Knowing your margins in manufacturing matters!
A leading boutique manufacturer based in South East Queensland has had sustained sales growth year on year without the need for any advertising. Since opening in 2010, the manufacturer has built a sustainable clientele base which means they are constantly at operating capacity. Despite this, the manufacturer has yet to capitalise on its favourable situation to achieve a consistent and sustainable profit. Furthermore, the company was unable to articulate the causes for their low and fluctuating profitability. In order to uncover the underlying problems, the South East Queensland manufacturer contacted Aurelius Advisory.

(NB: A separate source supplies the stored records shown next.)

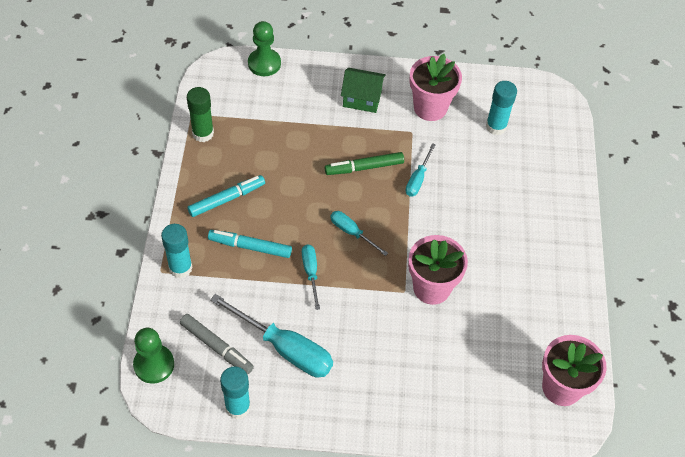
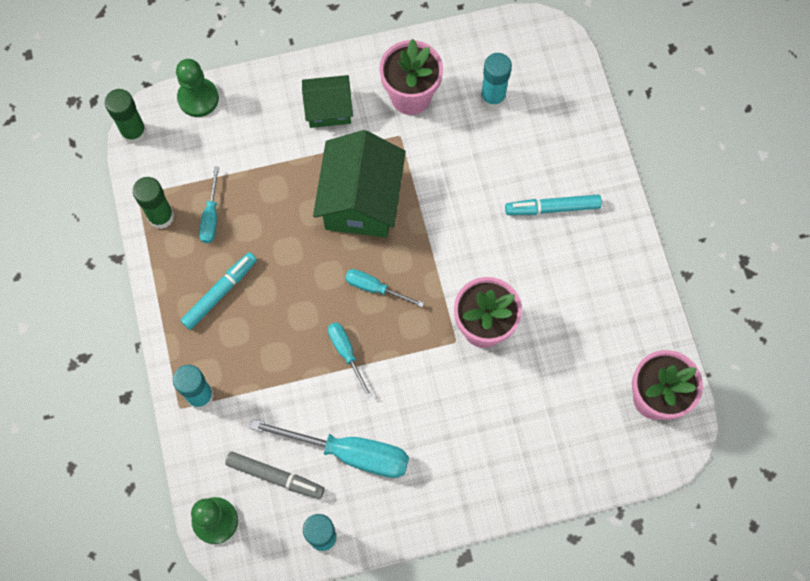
camera: 15 degrees left, 15 degrees up
(206, 72) = (134, 132): none -> green glue stick
(250, 247) = (268, 344): turquoise marker -> turquoise marker (552, 208)
(364, 167) = (361, 200): green marker -> green house
(418, 179) = (426, 195): turquoise screwdriver -> turquoise screwdriver (211, 216)

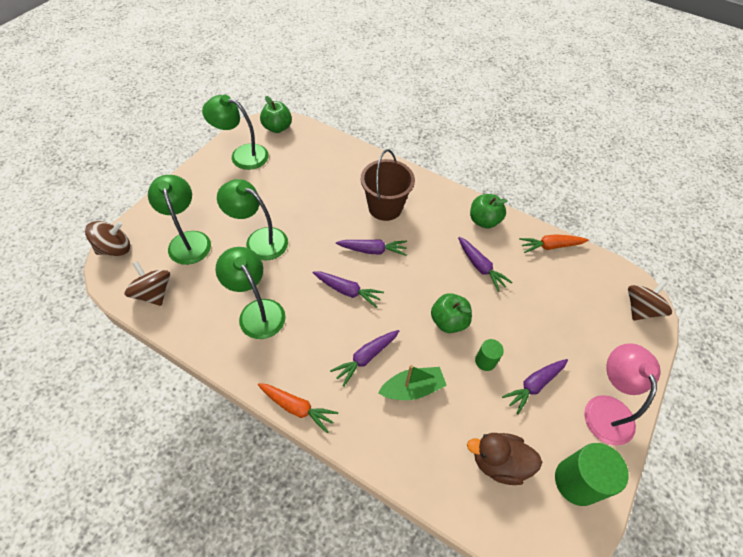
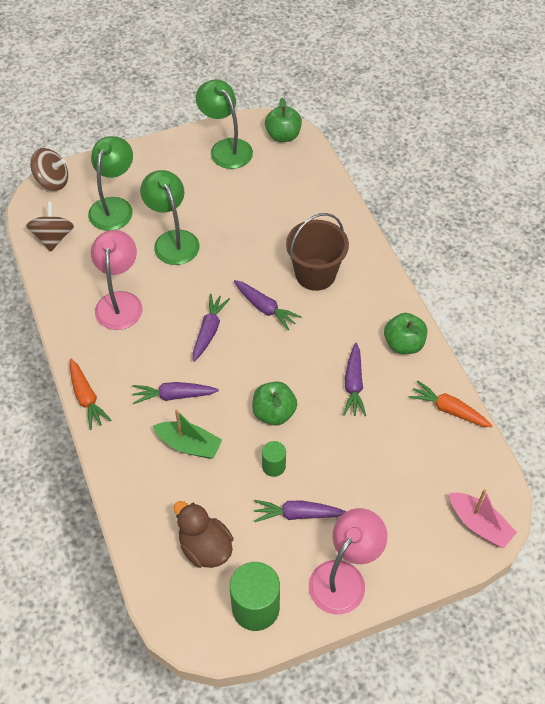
camera: 40 degrees right, 0 degrees up
(257, 311) = (120, 302): green lamp -> pink lamp
(347, 291) = (209, 331): purple carrot -> purple carrot turned 135 degrees counterclockwise
(640, 309) = (479, 524): brown spinning top -> pink boat

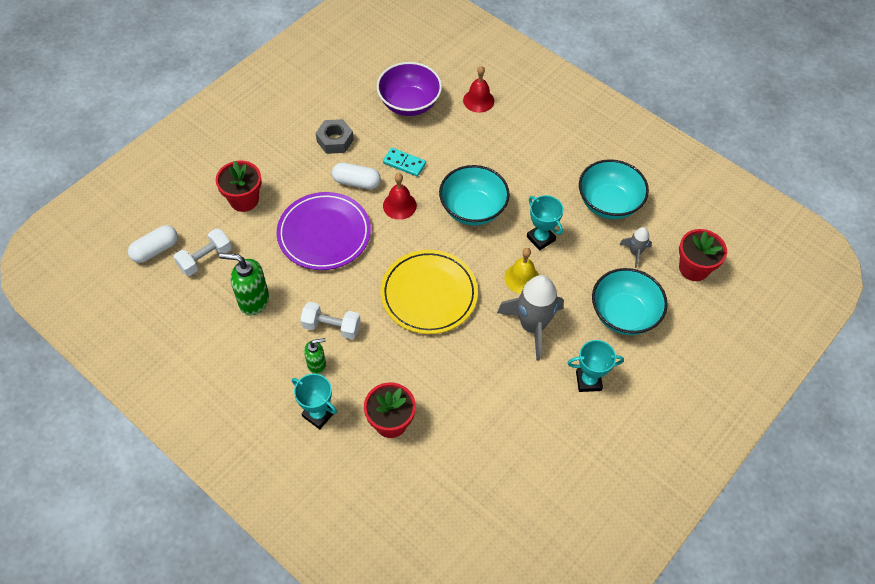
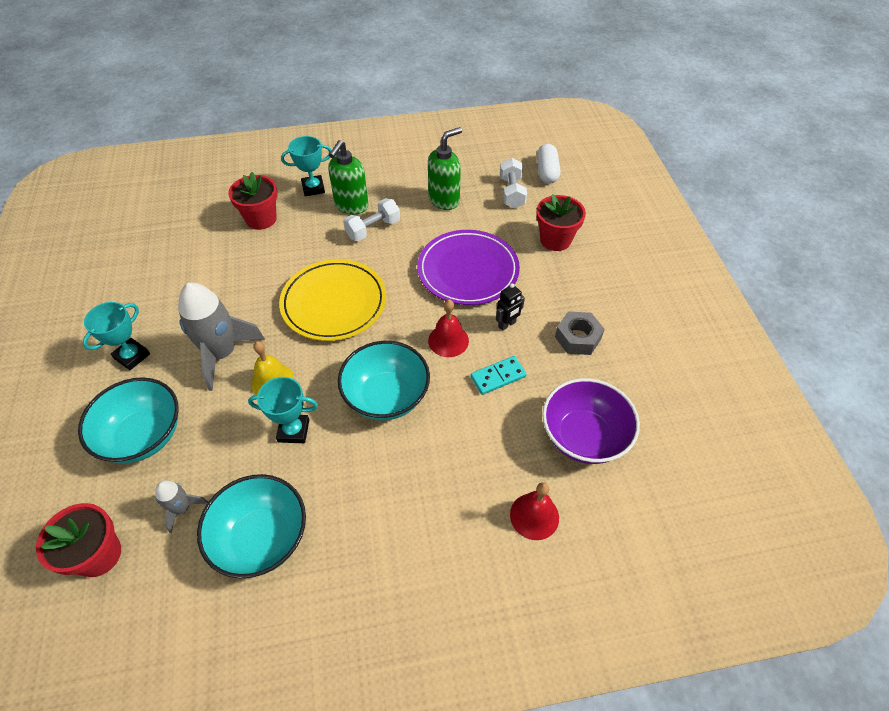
camera: 130 degrees right, 5 degrees down
(317, 364) = (351, 206): green soap dispenser -> green soap dispenser, size x1.66
(356, 182) = (507, 324): white capsule -> black robot

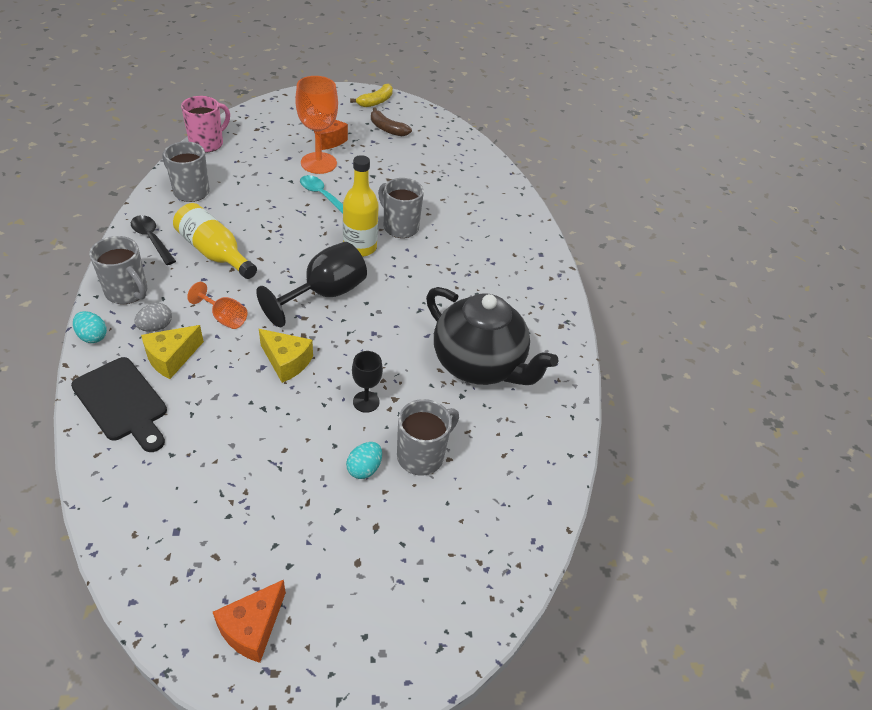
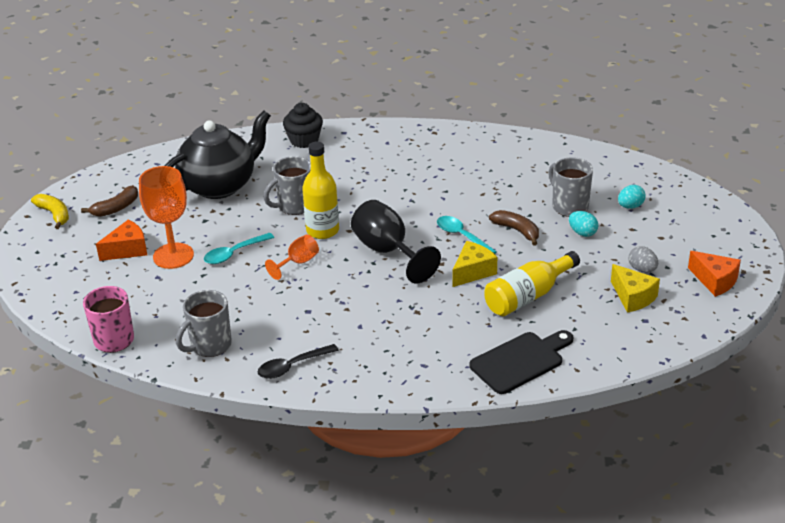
camera: 75 degrees left, 10 degrees down
(92, 336) = (438, 390): turquoise egg -> turquoise egg (630, 206)
(127, 292) = (376, 374): grey mug -> none
(156, 327) = (427, 350): grey egg -> grey egg (642, 269)
(171, 358) = (467, 337): yellow cheese -> yellow cheese (633, 297)
(214, 253) = (320, 321): yellow bottle -> yellow bottle (528, 296)
(224, 317) = (416, 309): orange goblet -> orange goblet (298, 263)
(353, 352) = (462, 236): none -> turquoise spoon
(366, 402) = (517, 231): black goblet -> brown banana
(479, 364) = (477, 174): black teapot -> black teapot (220, 185)
(518, 227) = (304, 140): none -> black cupcake

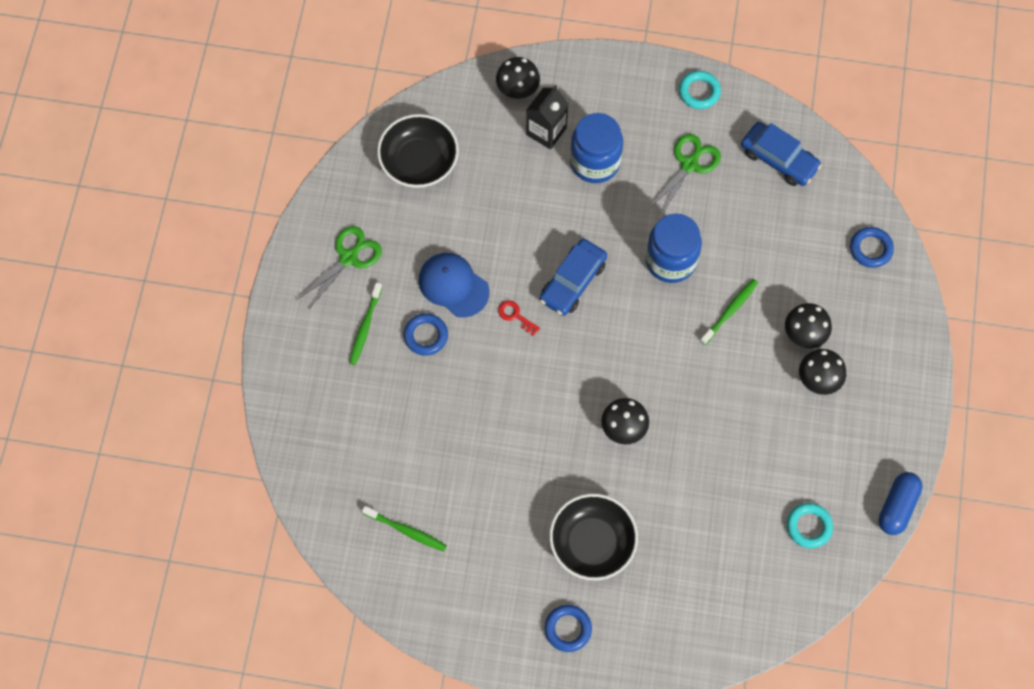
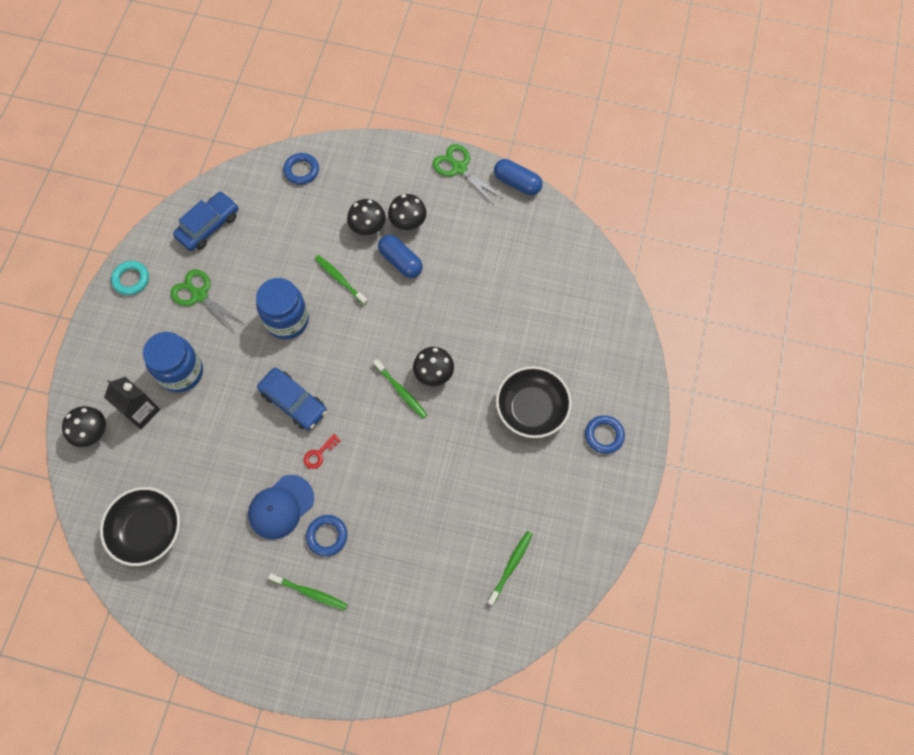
camera: 85 degrees left, 0 degrees up
(348, 258) = (236, 605): green scissors -> green scissors (459, 168)
(597, 394) = (401, 391): none -> green toothbrush
(764, 376) = (400, 261): none -> blue capsule
(809, 526) = (528, 245): turquoise ring -> none

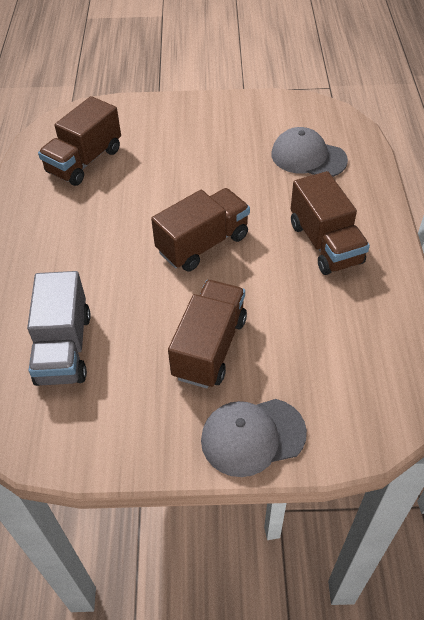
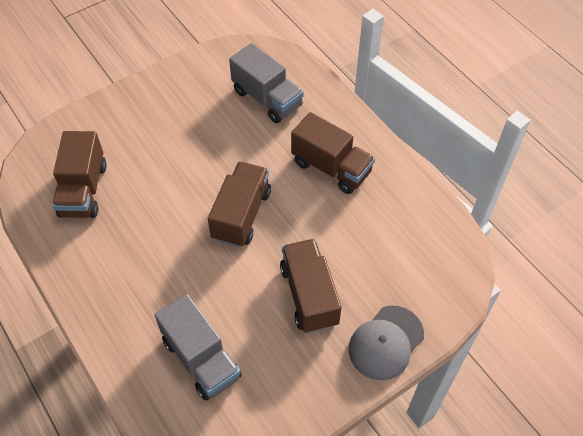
camera: 35 degrees left, 5 degrees up
(308, 157) = (267, 98): grey cap -> grey truck

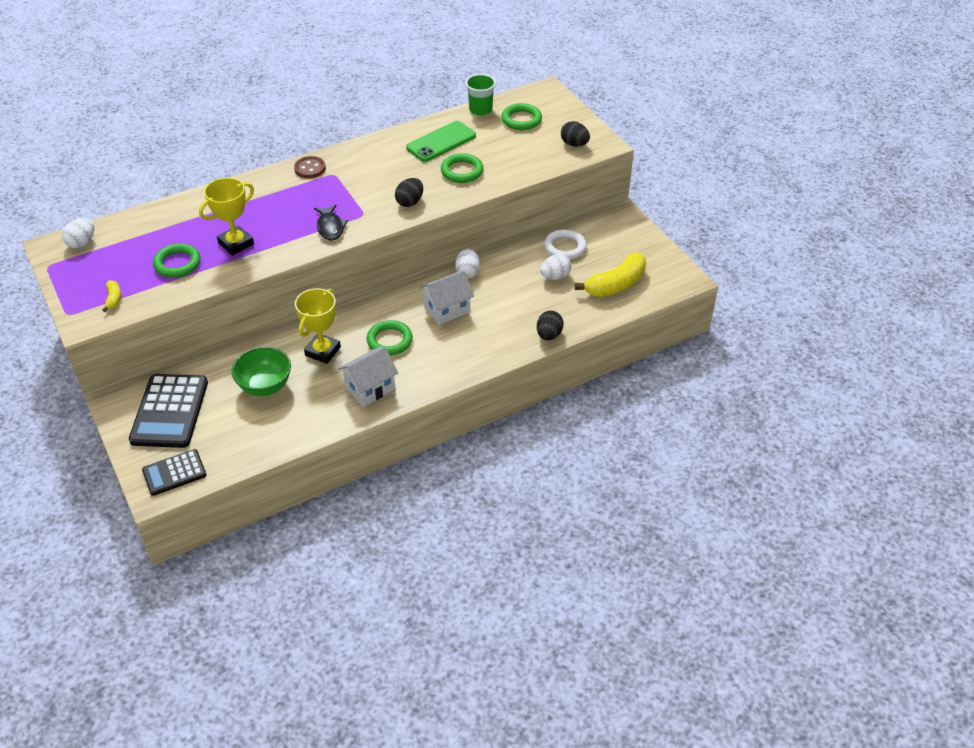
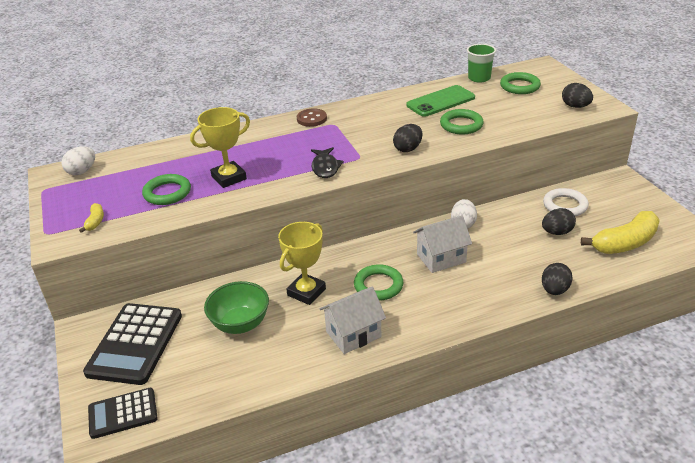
camera: 10 degrees right, 10 degrees down
(555, 276) = (556, 232): white egg -> black egg

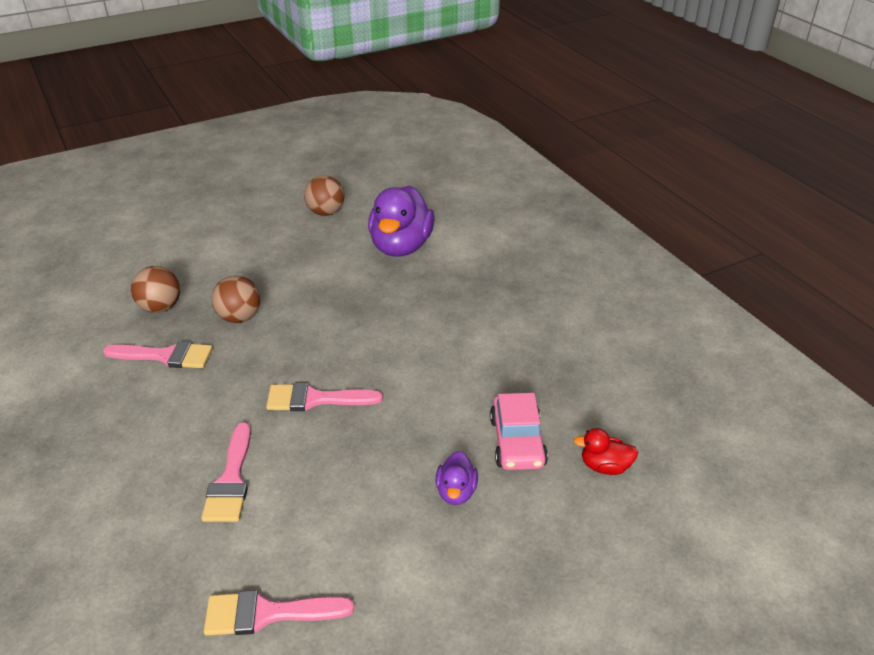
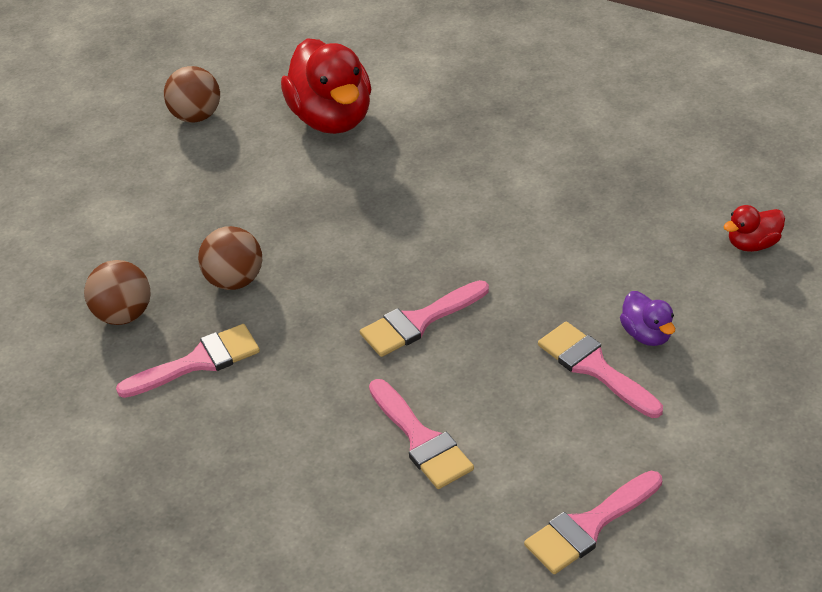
camera: 30 degrees left, 5 degrees up
(394, 495) = (594, 367): none -> pink brush
(401, 246) = (331, 118): purple duck -> red duck
(517, 442) = (656, 262): pink car -> none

The director of the manufacturing company met with the director of Aurelius advisory, Andrew Daniels, giving him an understanding of the company's strategy, operations, quoting procedure and financials. Upon conducting a review and in-depth financial analysis, Aurelius Advisory identified that the costing and quoting process required reengineering. In essence the client was guessing the materials costs and hours required to complete the product and adding a flat fee to cover overhead expenses. The Aurelius team helped the company develop a better way to allocate their costs, enabling the manufacturer to gain greater clarity on their margins per customer and their product lines. The analysis identified that a number of the product lines which were believed to be profitable were actually costing the business money and have since been repriced. Utilising the findings from the analysis, a new quoting calculator was developed which has enabled the client to assign the appropriate costs to each product so they can calculate the anticipated margin for manufacturing each product.
This knowledge has led the manufacturer to immediately ceasing one product line and adjusting their pricing methods for their remaining products. As a result the company now has a consistent and healthy profit margin each and every month.